A hash collision occurs when two distinct objects (or keys) produce the same hash code value when passed through a hash function. In other words, different elements end up in the same bucket of a hash table. Since hash codes are finite, and there can be far more possible elements than hash codes, collisions are inevitable.
Causes of Hash Collisions
- Limited hash code range: The hash function has a limited output range, typically 32-bit integers (as returned by Java’s
hashCode()
method), while there can be many more possible input values. - Different objects, same hash code: Different objects may naturally produce the same hash code due to the nature of the hashing algorithm.
Example
Suppose you have two distinct objects A
and B
, and both produce the same hash code:
int hashA = A.hashCode(); // e.g., 123456
int hashB = B.hashCode(); // e.g., 123456
Both objects A
and B
would be placed in the same bucket in a hash table.
Collision Handling in Hash Tables
When a collision occurs, a hash table needs a mechanism to handle it efficiently. There are a few common strategies:
1. Separate Chaining (Used in Java HashMap)
In this approach, each bucket of the hash table stores a list (or chain) of entries. If multiple elements have the same hash code, they are added to the list within that bucket.
- Before Java 8: Java’s
HashMap
used linked lists for separate chaining. Each bucket points to a linked list where all colliding elements are stored. - After Java 8: To improve performance, if the size of the linked list in any bucket exceeds a threshold (8 entries by default), Java’s
HashMap
converts the list into a balanced binary search tree (Red-Black Tree).

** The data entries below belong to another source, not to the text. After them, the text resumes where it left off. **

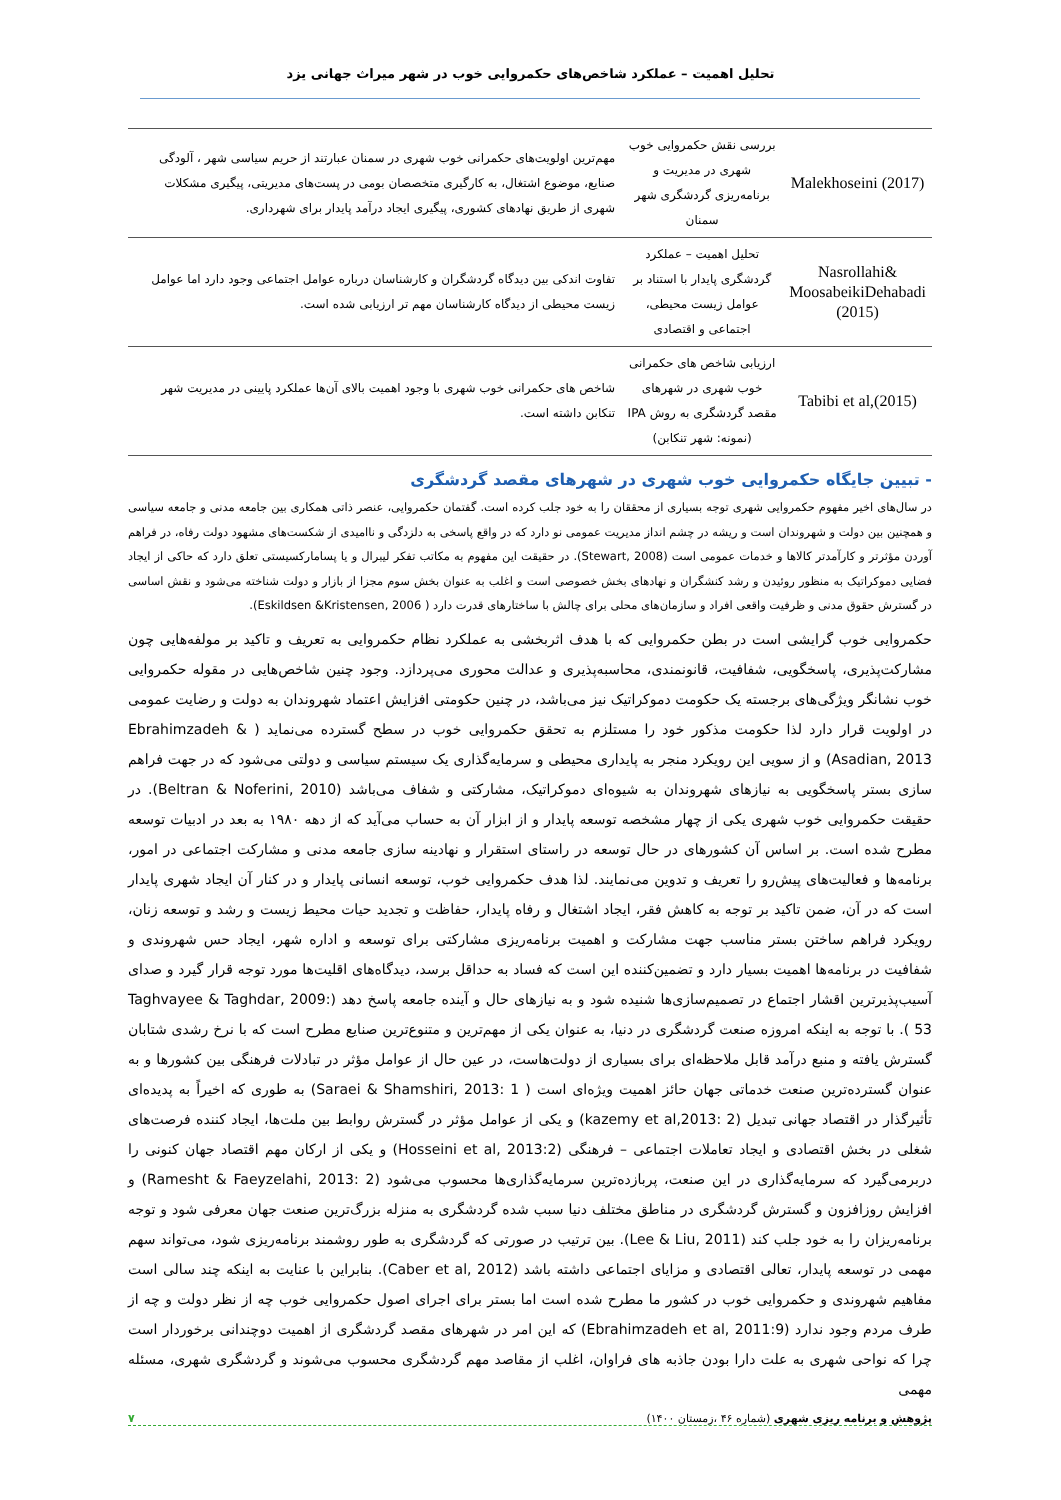تحلیل اهمیت – عملکرد شاخص‌های حکمروایی خوب در شهر میراث جهانی یزد
| Malekhoseini (2017) | بررسی نقش حکمروایی خوب شهری در مدیریت و برنامه‌ریزی گردشگری شهر سمنان | مهم‌ترین اولویت‌های حکمرانی خوب شهری در سمنان عبارتند از حریم سیاسی شهر ، آلودگی صنایع، موضوع اشتغال، به کارگیری متخصصان بومی در پست‌های مدیریتی، پیگیری مشکلات شهری از طریق نهادهای کشوری، پیگیری ایجاد درآمد پایدار برای شهرداری. |
| Nasrollahi& MoosabeikiDehabadi (2015) | تحلیل اهمیت – عملکرد گردشگری پایدار با استناد بر عوامل زیست محیطی، اجتماعی و اقتصادی | تفاوت اندکی بین دیدگاه گردشگران و کارشناسان درباره عوامل اجتماعی وجود دارد اما عوامل زیست محیطی از دیدگاه کارشناسان مهم تر ارزیابی شده است. |
| Tabibi et al,(2015) | ارزیابی شاخص های حکمرانی خوب شهری در شهرهای مقصد گردشگری به روش IPA (نمونه: شهر تنکابن) | شاخص های حکمرانی خوب شهری با وجود اهمیت بالای آن‌ها عملکرد پایینی در مدیریت شهر تنکابن داشته است. |
- تبیین جایگاه حکمروایی خوب شهری در شهرهای مقصد گردشگری
در سال‌های اخیر مفهوم حکمروایی شهری توجه بسیاری از محققان را به خود جلب کرده است. گفتمان حکمروایی، عنصر ذاتی همکاری بین جامعه مدنی و جامعه سیاسی و همچنین بین دولت و شهروندان است و ریشه در چشم انداز مدیریت عمومی نو دارد که در واقع پاسخی به دلزدگی و ناامیدی از شکست‌های مشهود دولت رفاه، در فراهم آوردن مؤثرتر و کارآمدتر کالاها و خدمات عمومی است (Stewart, 2008). در حقیقت این مفهوم به مکاتب تفکر لیبرال و یا پسامارکسیستی تعلق دارد که حاکی از ایجاد فضایی دموکراتیک به منظور روئیدن و رشد کنشگران و نهادهای بخش خصوصی است و اغلب به عنوان بخش سوم مجزا از بازار و دولت شناخته می‌شود و نقش اساسی در گسترش حقوق مدنی و ظرفیت واقعی افراد و سازمان‌های محلی برای چالش با ساختارهای قدرت دارد ( Eskildsen &Kristensen, 2006).
حکمروایی خوب گرایشی است در بطن حکمروایی که با هدف اثربخشی به عملکرد نظام حکمروایی به تعریف و تاکید بر مولفه‌هایی چون مشارکت‌پذیری، پاسخگویی، شفافیت، قانونمندی، محاسبه‌پذیری و عدالت محوری می‌پردازد. وجود چنین شاخص‌هایی در مقوله حکمروایی خوب نشانگر ویژگی‌های برجسته یک حکومت دموکراتیک نیز می‌باشد، در چنین حکومتی افزایش اعتماد شهروندان به دولت و رضایت عمومی در اولویت قرار دارد لذا حکومت مذکور خود را مستلزم به تحقق حکمروایی خوب در سطح گسترده می‌نماید ( Ebrahimzadeh & Asadian, 2013) و از سویی این رویکرد منجر به پایداری محیطی و سرمایه‌گذاری یک سیستم سیاسی و دولتی می‌شود که در جهت فراهم سازی بستر پاسخگویی به نیازهای شهروندان به شیوه‌ای دموکراتیک، مشارکتی و شفاف می‌باشد (Beltran & Noferini, 2010). در حقیقت حکمروایی خوب شهری یکی از چهار مشخصه توسعه پایدار و از ابزار آن به حساب می‌آید که از دهه ۱۹۸۰ به بعد در ادبیات توسعه مطرح شده است. بر اساس آن کشورهای در حال توسعه در راستای استقرار و نهادینه سازی جامعه مدنی و مشارکت اجتماعی در امور، برنامه‌ها و فعالیت‌های پیش‌رو را تعریف و تدوین می‌نمایند. لذا هدف حکمروایی خوب، توسعه انسانی پایدار و در کنار آن ایجاد شهری پایدار است که در آن، ضمن تاکید بر توجه به کاهش فقر، ایجاد اشتغال و رفاه پایدار، حفاظت و تجدید حیات محیط زیست و رشد و توسعه زنان، رویکرد فراهم ساختن بستر مناسب جهت مشارکت و اهمیت برنامه‌ریزی مشارکتی برای توسعه و اداره شهر، ایجاد حس شهروندی و شفافیت در برنامه‌ها اهمیت بسیار دارد و تضمین‌کننده این است که فساد به حداقل برسد، دیدگاه‌های اقلیت‌ها مورد توجه قرار گیرد و صدای آسیب‌پذیرترین اقشار اجتماع در تصمیم‌سازی‌ها شنیده شود و به نیازهای حال و آینده جامعه پاسخ دهد (Taghvayee & Taghdar, 2009: 53 ). با توجه به اینکه امروزه صنعت گردشگری در دنیا، به عنوان یکی از مهم‌ترین و متنوع‌ترین صنایع مطرح است که با نرخ رشدی شتابان گسترش یافته و منبع درآمد قابل ملاحظه‌ای برای بسیاری از دولت‌هاست، در عین حال از عوامل مؤثر در تبادلات فرهنگی بین کشورها و به عنوان گسترده‌ترین صنعت خدماتی جهان حائز اهمیت ویژه‌ای است ( Saraei & Shamshiri, 2013: 1) به طوری که اخیراً به پدیده‌ای تأثیرگذار در اقتصاد جهانی تبدیل (kazemy et al,2013: 2) و یکی از عوامل مؤثر در گسترش روابط بین ملت‌ها، ایجاد کننده فرصت‌های شغلی در بخش اقتصادی و ایجاد تعاملات اجتماعی – فرهنگی (Hosseini et al, 2013:2) و یکی از ارکان مهم اقتصاد جهان کنونی را دربرمی‌گیرد که سرمایه‌گذاری در این صنعت، پربازده‌ترین سرمایه‌گذاری‌ها محسوب می‌شود (Ramesht & Faeyzelahi, 2013: 2) و افزایش روزافزون و گسترش گردشگری در مناطق مختلف دنیا سبب شده گردشگری به منزله بزرگ‌ترین صنعت جهان معرفی شود و توجه برنامه‌ریزان را به خود جلب کند (Lee & Liu, 2011). بین ترتیب در صورتی که گردشگری به طور روشمند برنامه‌ریزی شود، می‌تواند سهم مهمی در توسعه پایدار، تعالی اقتصادی و مزایای اجتماعی داشته باشد (Caber et al, 2012). بنابراین با عنایت به اینکه چند سالی است مفاهیم شهروندی و حکمروایی خوب در کشور ما مطرح شده است اما بستر برای اجرای اصول حکمروایی خوب چه از نظر دولت و چه از طرف مردم وجود ندارد (Ebrahimzadeh et al, 2011:9) که این امر در شهرهای مقصد گردشگری از اهمیت دوچندانی برخوردار است چرا که نواحی شهری به علت دارا بودن جاذبه های فراوان، اغلب از مقاصد مهم گردشگری محسوب می‌شوند و گردشگری شهری، مسئله مهمی
پژوهش و برنامه ریزی شهری (شماره ۴۶ ،زمستان ۱۴۰۰) ۷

This optimizes search time for colliding elements from O(n) to O(log n).
Steps in Separate Chaining:
- Compute the hash code for the element.
- Use the hash code to determine the bucket (index) in the hash table.
- If the bucket is empty, store the element.
- If the bucket already contains elements (collision), add the new element to the linked list (or tree) in that bucket.
- Use the
equals()
method to ensure that duplicates are not added to the bucket.
Example of Separate Chaining:
Bucket 0 -> [Element1] -> [Element3] -> [Element5]
Bucket 1 -> [Element2]
Bucket 2 -> [Element4]
Here, Element1
, Element3
, and Element5
all have the same hash code and are stored in the same bucket, forming a linked list.
2. Open Addressing (Not used in Java HashSet/HashMap)
In open addressing, when a collision occurs, the hash table looks for another available slot by following a sequence of probes. This could be done using:
- Linear probing: Check the next slot in the array.
- Quadratic probing: Use a quadratic function to calculate the next slot.
- Double hashing: Use another hash function to calculate the next probe location.
Java’s HashSet
and HashMap
do not use open addressing, but it’s a common collision-handling technique in other hash table implementations.
Example of Hash Collision in Java
Here is a simple example to illustrate a collision:
public class HashCollisionExample {
public static void main(String[] args) {
HashSet set = new HashSet<>();
String str1 = "FB"; // Both "FB" and "Ea" have the same hash code in Java.
String str2 = "Ea";
set.add(str1);
set.add(str2);
System.out.println("HashCode of str1: " + str1.hashCode());
System.out.println("HashCode of str2: " + str2.hashCode());
System.out.println("Set contains 'FB': " + set.contains("FB"));
System.out.println("Set contains 'Ea': " + set.contains("Ea"));
System.out.println("Set size: " + set.size());
}
}
Output:
HashCode of str1: 2236
HashCode of str2: 2236
Set contains 'FB': true
Set contains 'Ea': true
Set size: 2
Both "FB"
and "Ea"
have the same hash code (2236
), but they are stored separately in the set due to collision handling.
Performance Considerations
Collisions can negatively impact the performance of a hash table. In a scenario with frequent collisions:
- Without proper handling, lookups, insertions, and deletions degrade from O(1) (constant time) to O(n) (linear time), where
n
is the number of elements in the bucket. - With tree-based separate chaining, the performance is O(log n) in worst-case scenarios when collisions occur frequently (many elements per bucket).
Summary of Hash Collision Handling:
- Hash collisions occur when two distinct elements produce the same hash code.
- Separate chaining is the collision resolution technique used in Java’s
HashMap
, where each bucket stores a list (or tree) of entries. - Rehashing may occur when the load factor exceeds a threshold, and the hash table is resized to reduce collisions.
- Efficient handling of collisions ensures that hash-based collections like
HashSet
andHashMap
maintain good performance in most scenarios.